*Task directions*. Copy every line of the material below word for word.

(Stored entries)
══════
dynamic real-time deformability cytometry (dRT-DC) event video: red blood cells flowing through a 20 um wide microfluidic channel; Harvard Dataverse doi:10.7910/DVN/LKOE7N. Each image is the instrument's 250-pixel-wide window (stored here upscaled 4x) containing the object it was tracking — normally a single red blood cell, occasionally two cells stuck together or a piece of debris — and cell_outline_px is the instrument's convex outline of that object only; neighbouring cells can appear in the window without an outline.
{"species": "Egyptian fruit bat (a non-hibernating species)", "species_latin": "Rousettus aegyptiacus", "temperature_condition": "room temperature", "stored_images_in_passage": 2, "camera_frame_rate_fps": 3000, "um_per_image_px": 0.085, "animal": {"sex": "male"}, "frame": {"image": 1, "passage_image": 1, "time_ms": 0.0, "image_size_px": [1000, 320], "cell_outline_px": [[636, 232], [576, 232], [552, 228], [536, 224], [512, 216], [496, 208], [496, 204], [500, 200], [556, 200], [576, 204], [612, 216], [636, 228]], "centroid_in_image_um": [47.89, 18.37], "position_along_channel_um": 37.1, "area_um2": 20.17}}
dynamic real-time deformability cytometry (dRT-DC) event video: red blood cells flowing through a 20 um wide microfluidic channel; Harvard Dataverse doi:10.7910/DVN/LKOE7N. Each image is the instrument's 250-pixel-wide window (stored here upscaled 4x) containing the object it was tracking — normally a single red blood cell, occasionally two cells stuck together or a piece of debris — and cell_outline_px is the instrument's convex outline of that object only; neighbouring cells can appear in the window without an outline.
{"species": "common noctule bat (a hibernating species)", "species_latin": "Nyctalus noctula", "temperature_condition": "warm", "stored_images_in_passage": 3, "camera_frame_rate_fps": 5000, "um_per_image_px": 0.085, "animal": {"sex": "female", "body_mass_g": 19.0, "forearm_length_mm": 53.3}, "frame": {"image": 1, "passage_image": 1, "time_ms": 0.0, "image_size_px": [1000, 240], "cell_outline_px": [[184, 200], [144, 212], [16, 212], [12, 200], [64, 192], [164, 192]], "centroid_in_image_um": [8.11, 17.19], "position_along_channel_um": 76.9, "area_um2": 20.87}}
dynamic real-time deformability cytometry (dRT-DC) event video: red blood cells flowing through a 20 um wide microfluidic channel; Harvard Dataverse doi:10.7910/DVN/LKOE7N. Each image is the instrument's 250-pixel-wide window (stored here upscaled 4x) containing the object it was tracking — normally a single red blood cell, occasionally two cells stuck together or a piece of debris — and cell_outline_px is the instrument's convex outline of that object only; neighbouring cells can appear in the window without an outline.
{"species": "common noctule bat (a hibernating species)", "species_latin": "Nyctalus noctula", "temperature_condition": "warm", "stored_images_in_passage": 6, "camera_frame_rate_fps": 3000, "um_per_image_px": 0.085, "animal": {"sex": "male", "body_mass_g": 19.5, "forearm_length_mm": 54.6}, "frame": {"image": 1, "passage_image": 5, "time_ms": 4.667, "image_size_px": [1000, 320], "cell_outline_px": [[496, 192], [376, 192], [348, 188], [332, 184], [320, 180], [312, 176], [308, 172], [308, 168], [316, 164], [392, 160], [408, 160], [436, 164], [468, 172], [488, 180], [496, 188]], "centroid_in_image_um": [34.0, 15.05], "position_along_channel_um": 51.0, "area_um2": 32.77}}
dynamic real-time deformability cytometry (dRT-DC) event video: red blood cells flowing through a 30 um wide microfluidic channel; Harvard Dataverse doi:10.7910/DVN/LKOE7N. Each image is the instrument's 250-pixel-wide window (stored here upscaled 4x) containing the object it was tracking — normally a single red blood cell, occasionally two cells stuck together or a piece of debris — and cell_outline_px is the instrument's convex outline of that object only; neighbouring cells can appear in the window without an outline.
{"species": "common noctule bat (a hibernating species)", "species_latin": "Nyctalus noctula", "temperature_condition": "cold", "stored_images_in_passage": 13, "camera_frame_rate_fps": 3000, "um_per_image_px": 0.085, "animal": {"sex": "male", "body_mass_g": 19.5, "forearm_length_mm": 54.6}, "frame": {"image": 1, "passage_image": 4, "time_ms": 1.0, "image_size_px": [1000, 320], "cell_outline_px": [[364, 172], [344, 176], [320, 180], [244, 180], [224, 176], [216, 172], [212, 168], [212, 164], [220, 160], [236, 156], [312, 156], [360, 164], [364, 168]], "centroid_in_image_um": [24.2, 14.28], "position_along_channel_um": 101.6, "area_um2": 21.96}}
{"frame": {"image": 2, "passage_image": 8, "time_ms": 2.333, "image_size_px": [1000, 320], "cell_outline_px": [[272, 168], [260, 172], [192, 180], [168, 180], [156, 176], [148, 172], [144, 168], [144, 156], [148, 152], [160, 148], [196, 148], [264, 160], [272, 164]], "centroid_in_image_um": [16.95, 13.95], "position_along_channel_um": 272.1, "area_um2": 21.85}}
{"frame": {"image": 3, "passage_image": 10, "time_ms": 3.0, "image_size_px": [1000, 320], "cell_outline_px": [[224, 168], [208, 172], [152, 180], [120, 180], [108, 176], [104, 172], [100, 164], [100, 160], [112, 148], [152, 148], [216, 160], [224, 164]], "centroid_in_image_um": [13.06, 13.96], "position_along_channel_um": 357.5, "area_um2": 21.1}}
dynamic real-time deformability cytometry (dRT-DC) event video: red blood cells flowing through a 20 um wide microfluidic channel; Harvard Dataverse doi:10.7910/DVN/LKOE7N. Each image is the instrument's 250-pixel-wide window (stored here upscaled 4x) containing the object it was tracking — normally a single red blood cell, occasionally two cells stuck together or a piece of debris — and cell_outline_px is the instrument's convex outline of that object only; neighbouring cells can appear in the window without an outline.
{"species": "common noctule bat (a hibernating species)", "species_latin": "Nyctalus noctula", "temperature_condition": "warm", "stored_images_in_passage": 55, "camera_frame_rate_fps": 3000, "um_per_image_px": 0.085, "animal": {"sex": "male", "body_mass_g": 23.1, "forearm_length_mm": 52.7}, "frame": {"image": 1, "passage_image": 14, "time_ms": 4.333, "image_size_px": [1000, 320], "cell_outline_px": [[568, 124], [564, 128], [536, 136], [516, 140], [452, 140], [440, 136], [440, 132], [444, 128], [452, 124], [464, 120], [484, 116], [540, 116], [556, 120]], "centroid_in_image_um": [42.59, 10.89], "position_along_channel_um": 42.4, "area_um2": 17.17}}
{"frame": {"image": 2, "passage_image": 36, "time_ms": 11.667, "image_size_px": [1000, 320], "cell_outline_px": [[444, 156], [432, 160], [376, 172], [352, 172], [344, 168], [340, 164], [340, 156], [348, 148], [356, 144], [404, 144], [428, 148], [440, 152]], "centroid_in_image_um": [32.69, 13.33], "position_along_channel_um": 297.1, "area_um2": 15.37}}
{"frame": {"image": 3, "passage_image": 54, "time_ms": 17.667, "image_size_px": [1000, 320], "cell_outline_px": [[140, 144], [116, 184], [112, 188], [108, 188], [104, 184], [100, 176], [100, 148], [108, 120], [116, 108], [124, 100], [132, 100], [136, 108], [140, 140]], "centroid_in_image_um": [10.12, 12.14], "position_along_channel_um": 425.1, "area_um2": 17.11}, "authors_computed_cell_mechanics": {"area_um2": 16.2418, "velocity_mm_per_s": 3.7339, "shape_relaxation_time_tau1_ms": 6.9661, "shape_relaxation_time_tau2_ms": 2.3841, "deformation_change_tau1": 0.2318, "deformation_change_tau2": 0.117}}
══════
*Expected answer*.
dynamic real-time deformability cytometry (dRT-DC) event video: red blood cells flowing through a 20 um wide microfluidic channel; Harvard Dataverse doi:10.7910/DVN/LKOE7N. Each image is the instrument's 250-pixel-wide window (stored here upscaled 4x) containing the object it was tracking — normally a single red blood cell, occasionally two cells stuck together or a piece of debris — and cell_outline_px is the instrument's convex outline of that object only; neighbouring cells can appear in the window without an outline.
{"species": "Egyptian fruit bat (a non-hibernating species)", "species_latin": "Rousettus aegyptiacus", "temperature_condition": "room temperature", "stored_images_in_passage": 2, "camera_frame_rate_fps": 3000, "um_per_image_px": 0.085, "animal": {"sex": "male"}, "frame": {"image": 1, "passage_image": 1, "time_ms": 0.0, "image_size_px": [1000, 320], "cell_outline_px": [[636, 232], [576, 232], [552, 228], [536, 224], [512, 216], [496, 208], [496, 204], [500, 200], [556, 200], [576, 204], [612, 216], [636, 228]], "centroid_in_image_um": [47.89, 18.37], "position_along_channel_um": 37.1, "area_um2": 20.17}}
dynamic real-time deformability cytometry (dRT-DC) event video: red blood cells flowing through a 20 um wide microfluidic channel; Harvard Dataverse doi:10.7910/DVN/LKOE7N. Each image is the instrument's 250-pixel-wide window (stored here upscaled 4x) containing the object it was tracking — normally a single red blood cell, occasionally two cells stuck together or a piece of debris — and cell_outline_px is the instrument's convex outline of that object only; neighbouring cells can appear in the window without an outline.
{"species": "common noctule bat (a hibernating species)", "species_latin": "Nyctalus noctula", "temperature_condition": "warm", "stored_images_in_passage": 3, "camera_frame_rate_fps": 5000, "um_per_image_px": 0.085, "animal": {"sex": "female", "body_mass_g": 19.0, "forearm_length_mm": 53.3}, "frame": {"image": 1, "passage_image": 1, "time_ms": 0.0, "image_size_px": [1000, 240], "cell_outline_px": [[184, 200], [144, 212], [16, 212], [12, 200], [64, 192], [164, 192]], "centroid_in_image_um": [8.11, 17.19], "position_along_channel_um": 76.9, "area_um2": 20.87}}
dynamic real-time deformability cytometry (dRT-DC) event video: red blood cells flowing through a 20 um wide microfluidic channel; Harvard Dataverse doi:10.7910/DVN/LKOE7N. Each image is the instrument's 250-pixel-wide window (stored here upscaled 4x) containing the object it was tracking — normally a single red blood cell, occasionally two cells stuck together or a piece of debris — and cell_outline_px is the instrument's convex outline of that object only; neighbouring cells can appear in the window without an outline.
{"species": "common noctule bat (a hibernating species)", "species_latin": "Nyctalus noctula", "temperature_condition": "warm", "stored_images_in_passage": 6, "camera_frame_rate_fps": 3000, "um_per_image_px": 0.085, "animal": {"sex": "male", "body_mass_g": 19.5, "forearm_length_mm": 54.6}, "frame": {"image": 1, "passage_image": 5, "time_ms": 4.667, "image_size_px": [1000, 320], "cell_outline_px": [[496, 192], [376, 192], [348, 188], [332, 184], [320, 180], [312, 176], [308, 172], [308, 168], [316, 164], [392, 160], [408, 160], [436, 164], [468, 172], [488, 180], [496, 188]], "centroid_in_image_um": [34.0, 15.05], "position_along_channel_um": 51.0, "area_um2": 32.77}}
dynamic real-time deformability cytometry (dRT-DC) event video: red blood cells flowing through a 30 um wide microfluidic channel; Harvard Dataverse doi:10.7910/DVN/LKOE7N. Each image is the instrument's 250-pixel-wide window (stored here upscaled 4x) containing the object it was tracking — normally a single red blood cell, occasionally two cells stuck together or a piece of debris — and cell_outline_px is the instrument's convex outline of that object only; neighbouring cells can appear in the window without an outline.
{"species": "common noctule bat (a hibernating species)", "species_latin": "Nyctalus noctula", "temperature_condition": "cold", "stored_images_in_passage": 13, "camera_frame_rate_fps": 3000, "um_per_image_px": 0.085, "animal": {"sex": "male", "body_mass_g": 19.5, "forearm_length_mm": 54.6}, "frame": {"image": 1, "passage_image": 4, "time_ms": 1.0, "image_size_px": [1000, 320], "cell_outline_px": [[364, 172], [344, 176], [320, 180], [244, 180], [224, 176], [216, 172], [212, 168], [212, 164], [220, 160], [236, 156], [312, 156], [360, 164], [364, 168]], "centroid_in_image_um": [24.2, 14.28], "position_along_channel_um": 101.6, "area_um2": 21.96}}
{"frame": {"image": 2, "passage_image": 8, "time_ms": 2.333, "image_size_px": [1000, 320], "cell_outline_px": [[272, 168], [260, 172], [192, 180], [168, 180], [156, 176], [148, 172], [144, 168], [144, 156], [148, 152], [160, 148], [196, 148], [264, 160], [272, 164]], "centroid_in_image_um": [16.95, 13.95], "position_along_channel_um": 272.1, "area_um2": 21.85}}
{"frame": {"image": 3, "passage_image": 10, "time_ms": 3.0, "image_size_px": [1000, 320], "cell_outline_px": [[224, 168], [208, 172], [152, 180], [120, 180], [108, 176], [104, 172], [100, 164], [100, 160], [112, 148], [152, 148], [216, 160], [224, 164]], "centroid_in_image_um": [13.06, 13.96], "position_along_channel_um": 357.5, "area_um2": 21.1}}
dynamic real-time deformability cytometry (dRT-DC) event video: red blood cells flowing through a 20 um wide microfluidic channel; Harvard Dataverse doi:10.7910/DVN/LKOE7N. Each image is the instrument's 250-pixel-wide window (stored here upscaled 4x) containing the object it was tracking — normally a single red blood cell, occasionally two cells stuck together or a piece of debris — and cell_outline_px is the instrument's convex outline of that object only; neighbouring cells can appear in the window without an outline.
{"species": "common noctule bat (a hibernating species)", "species_latin": "Nyctalus noctula", "temperature_condition": "warm", "stored_images_in_passage": 55, "camera_frame_rate_fps": 3000, "um_per_image_px": 0.085, "animal": {"sex": "male", "body_mass_g": 23.1, "forearm_length_mm": 52.7}, "frame": {"image": 1, "passage_image": 14, "time_ms": 4.333, "image_size_px": [1000, 320], "cell_outline_px": [[568, 124], [564, 128], [536, 136], [516, 140], [452, 140], [440, 136], [440, 132], [444, 128], [452, 124], [464, 120], [484, 116], [540, 116], [556, 120]], "centroid_in_image_um": [42.59, 10.89], "position_along_channel_um": 42.4, "area_um2": 17.17}}
{"frame": {"image": 2, "passage_image": 36, "time_ms": 11.667, "image_size_px": [1000, 320], "cell_outline_px": [[444, 156], [432, 160], [376, 172], [352, 172], [344, 168], [340, 164], [340, 156], [348, 148], [356, 144], [404, 144], [428, 148], [440, 152]], "centroid_in_image_um": [32.69, 13.33], "position_along_channel_um": 297.1, "area_um2": 15.37}}
{"frame": {"image": 3, "passage_image": 54, "time_ms": 17.667, "image_size_px": [1000, 320], "cell_outline_px": [[140, 144], [116, 184], [112, 188], [108, 188], [104, 184], [100, 176], [100, 148], [108, 120], [116, 108], [124, 100], [132, 100], [136, 108], [140, 140]], "centroid_in_image_um": [10.12, 12.14], "position_along_channel_um": 425.1, "area_um2": 17.11}, "authors_computed_cell_mechanics": {"area_um2": 16.2418, "velocity_mm_per_s": 3.7339, "shape_relaxation_time_tau1_ms": 6.9661, "shape_relaxation_time_tau2_ms": 2.3841, "deformation_change_tau1": 0.2318, "deformation_change_tau2": 0.117}}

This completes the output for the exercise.